● **TASK TO CARRY OUT**:
Wherever a line in the data below holds "Mitzvah", copy that line.

[Recorded data]

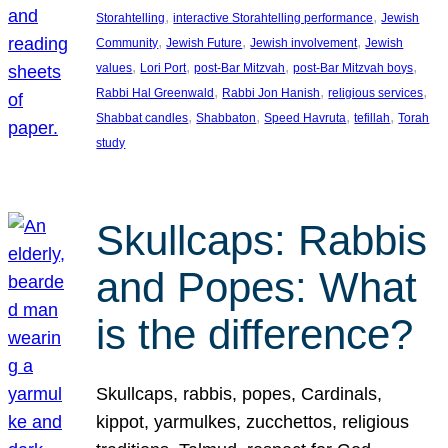
, 
, 
Storahtelling
interactive Storahtelling performance
Jewish
, 
, 
, 
Community
Jewish Future
Jewish involvement
Jewish
, 
, 
, 
, 
values
Lori Port
post-Bar Mitzvah
post-Bar Mitzvah boys
, 
, 
, 
Rabbi Hal Greenwald
Rabbi Jon Hanish
religious services
, 
, 
, 
, 
Shabbat candles
Shabbaton
Speed Havruta
tefillah
Torah
study
Skullcaps: Rabbis
and Popes: What
is the difference?
Skullcaps, rabbis, popes, Cardinals,
kippot, yarmulkes, zucchettos, religious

● **SOLUTION TO THIS PROBLEM**:
post-Bar Mitzvah
post-Bar Mitzvah boys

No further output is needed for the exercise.